In the middle of this deep thought, the madam of the house, a tiny, wizened old crone, rushed up to me and grabbed my arm in terror, “You friend! You friend! He no get up!”

“He can’t get it up?” I asked very confused. “What am I supposed to do about that?”

“No! He no get up! He no wake! No can wake you friend!”

“Where is he?” I asked, trying not to panic.

In the bathroom, she opened a side door and led me into the establishment’s brothel: a hallway and five tiny rooms. In the third was the Marine, lying flat on his back and naked as the day he was born. For decorum’s sake, someone had thoughtfully thrown a washcloth over his privates. Quickly surveying the room, I saw his clothes on the floor and with some relief noted an opened condom wrapper. He had been to Bangkok before.

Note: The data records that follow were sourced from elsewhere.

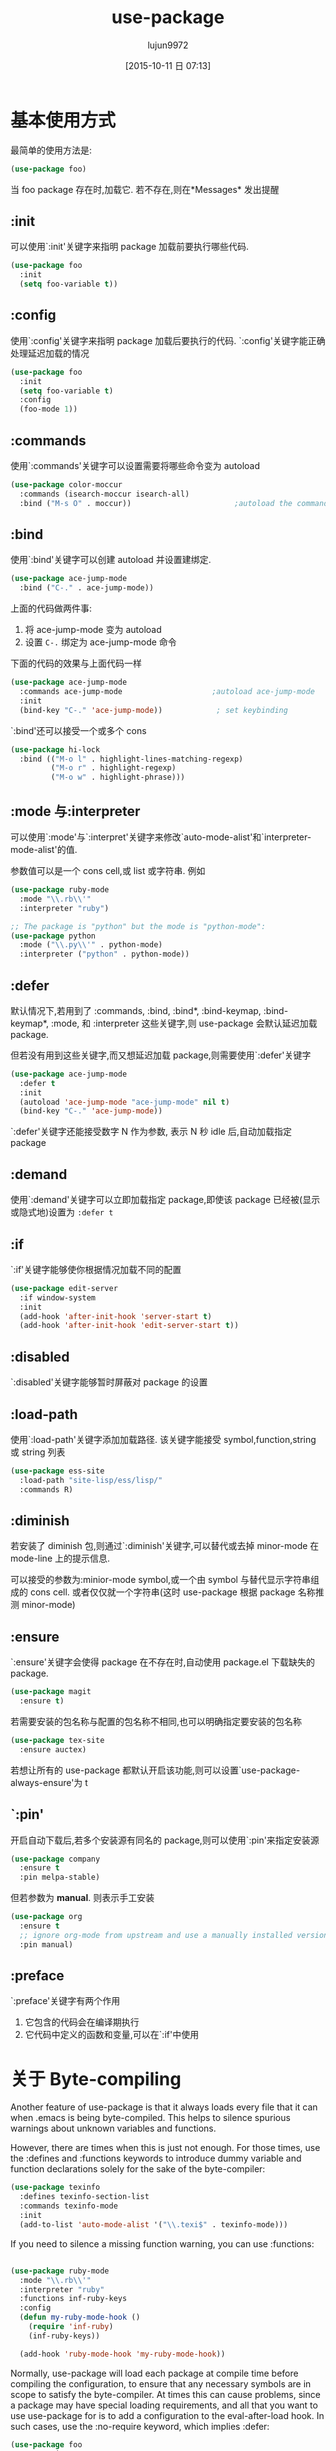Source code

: #+TITLE: use-package
#+AUTHOR: lujun9972
#+CATEGORY: emacs
#+DATE: [2015-10-11 日 07:13]
#+OPTIONS: ^:{}

* 基本使用方式
最简单的使用方法是:
#+BEGIN_SRC emacs-lisp
(use-package foo)
#+END_SRC
当 foo package 存在时,加载它. 若不存在,则在*Messages* 发出提醒

** :init
可以使用`:init'关键字来指明 package 加载前要执行哪些代码.
#+BEGIN_SRC emacs-lisp
(use-package foo
  :init
  (setq foo-variable t))
#+END_SRC

** :config
使用`:config'关键字来指明 package 加载后要执行的代码. `:config'关键字能正确处理延迟加载的情况
#+BEGIN_SRC emacs-lisp
(use-package foo
  :init
  (setq foo-variable t)
  :config
  (foo-mode 1))
#+END_SRC

** :commands
使用`:commands'关键字可以设置需要将哪些命令变为 autoload
#+BEGIN_SRC emacs-lisp
(use-package color-moccur
  :commands (isearch-moccur isearch-all)
  :bind ("M-s O" . moccur))                       ;autoload the commands isearch-moccur and isearch-all from color-moccur.el
#+END_SRC

** :bind
使用`:bind'关键字可以创建 autoload 并设置建绑定.
#+BEGIN_SRC emacs-lisp
(use-package ace-jump-mode
  :bind ("C-." . ace-jump-mode))
#+END_SRC
上面的代码做两件事:
1. 将 ace-jump-mode 变为 autoload
2. 设置 ~C-.~ 绑定为 ace-jump-mode 命令

下面的代码的效果与上面代码一样
#+BEGIN_SRC emacs-lisp
(use-package ace-jump-mode
  :commands ace-jump-mode                    ;autoload ace-jump-mode
  :init
  (bind-key "C-." 'ace-jump-mode))            ; set keybinding
#+END_SRC

`:bind'还可以接受一个或多个 cons
#+BEGIN_SRC emacs-lisp
(use-package hi-lock
  :bind (("M-o l" . highlight-lines-matching-regexp)
         ("M-o r" . highlight-regexp)
         ("M-o w" . highlight-phrase)))
#+END_SRC

** :mode 与:interpreter
可以使用`:mode'与`:interpret'关键字来修改`auto-mode-alist'和`interpreter-mode-alist'的值.

参数值可以是一个 cons cell,或 list 或字符串. 例如
#+BEGIN_SRC emacs-lisp
(use-package ruby-mode
  :mode "\\.rb\\'"
  :interpreter "ruby")

;; The package is "python" but the mode is "python-mode":
(use-package python
  :mode ("\\.py\\'" . python-mode)
  :interpreter ("python" . python-mode))
#+END_SRC

** :defer
默认情况下,若用到了 :commands, :bind, :bind*, :bind-keymap, :bind-keymap*, :mode, 和 :interpreter 这些关键字,则 use-package 会默认延迟加载 package.

但若没有用到这些关键字,而又想延迟加载 package,则需要使用`:defer'关键字
#+BEGIN_SRC emacs-lisp
(use-package ace-jump-mode
  :defer t
  :init
  (autoload 'ace-jump-mode "ace-jump-mode" nil t)
  (bind-key "C-." 'ace-jump-mode))
#+END_SRC

`:defer'关键字还能接受数字 N 作为参数, 表示 N 秒 idle 后,自动加载指定 package

** :demand
使用`:demand'关键字可以立即加载指定 package,即使该 package 已经被(显示或隐式地)设置为 =:defer t=

** :if
`:if'关键字能够使你根据情况加载不同的配置
#+BEGIN_SRC emacs-lisp
(use-package edit-server
  :if window-system
  :init
  (add-hook 'after-init-hook 'server-start t)
  (add-hook 'after-init-hook 'edit-server-start t))
#+END_SRC

** :disabled
`:disabled'关键字能够暂时屏蔽对 package 的设置

** :load-path
使用`:load-path'关键字添加加载路径. 该关键字能接受 symbol,function,string 或 string 列表
#+BEGIN_SRC emacs-lisp
(use-package ess-site
  :load-path "site-lisp/ess/lisp/"
  :commands R)
#+END_SRC

** :diminish
若安装了 diminish 包,则通过`:diminish'关键字,可以替代或去掉 minor-mode 在 mode-line 上的提示信息.

可以接受的参数为:minior-mode symbol,或一个由 symbol 与替代显示字符串组成的 cons cell. 或者仅仅就一个字符串(这时 use-package 根据 package 名称推测 minor-mode)

** :ensure
`:ensure'关键字会使得 package 在不存在时,自动使用 package.el 下载缺失的 package.
#+BEGIN_SRC emacs-lisp
(use-package magit
  :ensure t)
#+END_SRC

若需要安装的包名称与配置的包名称不相同,也可以明确指定要安装的包名称
#+BEGIN_SRC emacs-lisp
(use-package tex-site
  :ensure auctex)
#+END_SRC

若想让所有的 use-package 都默认开启该功能,则可以设置`use-package-always-ensure'为 t

** `:pin'
开启自动下载后,若多个安装源有同名的 package,则可以使用`:pin'来指定安装源
#+BEGIN_SRC emacs-lisp
(use-package company
  :ensure t
  :pin melpa-stable)
#+END_SRC

但若参数为 *manual*. 则表示手工安装
#+BEGIN_SRC emacs-lisp
(use-package org
  :ensure t
  ;; ignore org-mode from upstream and use a manually installed version
  :pin manual)
#+END_SRC

** :preface
`:preface'关键字有两个作用
1. 它包含的代码会在编译期执行
2. 它代码中定义的函数和变量,可以在`:if'中使用
* 关于 Byte-compiling
Another feature of use-package is that it always loads every file that it can when .emacs is being byte-compiled. This helps to silence spurious warnings about
unknown variables and functions.

However, there are times when this is just not enough. For those times, use the :defines and :functions keywords to introduce dummy variable and function
declarations solely for the sake of the byte-compiler:
#+BEGIN_SRC emacs-lisp
(use-package texinfo
  :defines texinfo-section-list
  :commands texinfo-mode
  :init
  (add-to-list 'auto-mode-alist '("\\.texi$" . texinfo-mode)))
#+END_SRC


If you need to silence a missing function warning, you can use :functions:
#+BEGIN_SRC emacs-lisp

(use-package ruby-mode
  :mode "\\.rb\\'"
  :interpreter "ruby"
  :functions inf-ruby-keys
  :config
  (defun my-ruby-mode-hook ()
    (require 'inf-ruby)
    (inf-ruby-keys))

  (add-hook 'ruby-mode-hook 'my-ruby-mode-hook))

#+END_SRC

Normally, use-package will load each package at compile time before compiling the configuration, to ensure that any necessary symbols are in scope to satisfy the
byte-compiler. At times this can cause problems, since a package may have special loading requirements, and all that you want to use use-package for is to add a
configuration to the eval-after-load hook. In such cases, use the :no-require keyword, which implies :defer:
#+BEGIN_SRC emacs-lisp
(use-package foo
  :no-require t
  :config
  (message "This is evaluated when `foo' is loaded"))
#+END_SRC
* 如何添加/修改 keyword
** 添加关键字
往`use-package-keywords'中添加新关键字.
注意: *use-package-keywords 中的关键字顺序决定了,每个关键字的生效顺序*
** 创建 normalizer
创建名为`use-package-normalize/:NEW-KEYWORD'的函数.

normalizer 函数的目的清理参数列表. 它接受一个参数列表,并将其转换成另一个参数列表. 并且该参数列表 should appear in the final property list used by use-package
#+BEGIN_SRC emacs-lisp
(defun use-package-normalize/:pin (name-symbol keyword args)
  (use-package-only-one (symbol-name keyword) args
    (lambda (label arg)
      (cond
       ((stringp arg) arg)
       ((symbolp arg) (symbol-name arg))
       (t
        (use-package-error
         ":pin wants an archive name (a string)"))))))
#+END_SRC
** 创建一个 handler
创建名为`use-package-handler/:NEW-KEYWORD'的函数. 该函数返回一个由配置语句组成的 list,里面的配置语句是实际生效的配置语句.
#+BEGIN_SRC emacs-lisp
(defun use-package-handler/:pin (name-symbol keyword archive-name rest state)
  (let ((body (use-package-process-keywords name-symbol rest state)))
    ;; This happens at macro expansion time, not when the expanded code is
    ;; compiled or evaluated.
    (if (null archive-name)
        body
      (use-package-pin-package name-symbol archive-name)
      (use-package-concat
       body
       `((push '(,name-symbol . ,archive-name)
               package-pinned-packages))))))
#+END_SRC

handler 函数通过两种方式影响后续 handler 函数对 keyword 的处理方式
1. 修改`state' plist. 这样后续 handler 函数可以通过检查`state'的值进行不同的处理
2. Then, once the remaining keywords have been handled and their resulting forms returned, the handler may manipulate, extend, or just ignore those forms
3.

The relief vanished as I shook his shoulder and he didn’t move. I shook him harder, and still he didn’t move.

Stepping back, my first thought was: My God, I let one of our boys die on my watch. This was followed by a second more horrifying thought: What am I going to tell his mother?

I leaned near his ear and shouted in my best Full Metal Jacket drill-sergeant impression, “Soldier! On your feet, maggot!”

Like a coiled spring, he was up and standing at attention.

“I think it’s time for us to go,” I said, handing him his jeans. “I’ll wait for you outside.”

As I was trying to explain to the fisherman why we should make our exit, the Marine came barreling out of the bathroom. His eyes were wild, still half-stuck in a drunken nightmare. He grabbed my arm and whispered, “We gotta get the fuck outta here.” And then he tore down the stairs at full speed.

By the time I had rounded up the troops and made it to the street, he was long gone. “Should we look for him?” I asked.

“If he can survive Fallujah,” the fisherman said, “he can survive Bangkok.”

“Just to be safe.”

As we searched Pat Pong, I thought about how politicians are always calling the troops the greatest soldiers in history, and it struck me that while deifying was better than demonizing them, it still lessened their humanity and therefore made their suffering more mythical and less real and thus less guilt-inducing.

Was this Marine part of the greatest warrior culture in history? I don’t know. The blockbuster 300 has made a pretty good case for the Spartans. What I do know is that anyone who reads the Patriot Act and worries over its consequences is far better than we deserve. My biggest hope is he returns in one piece.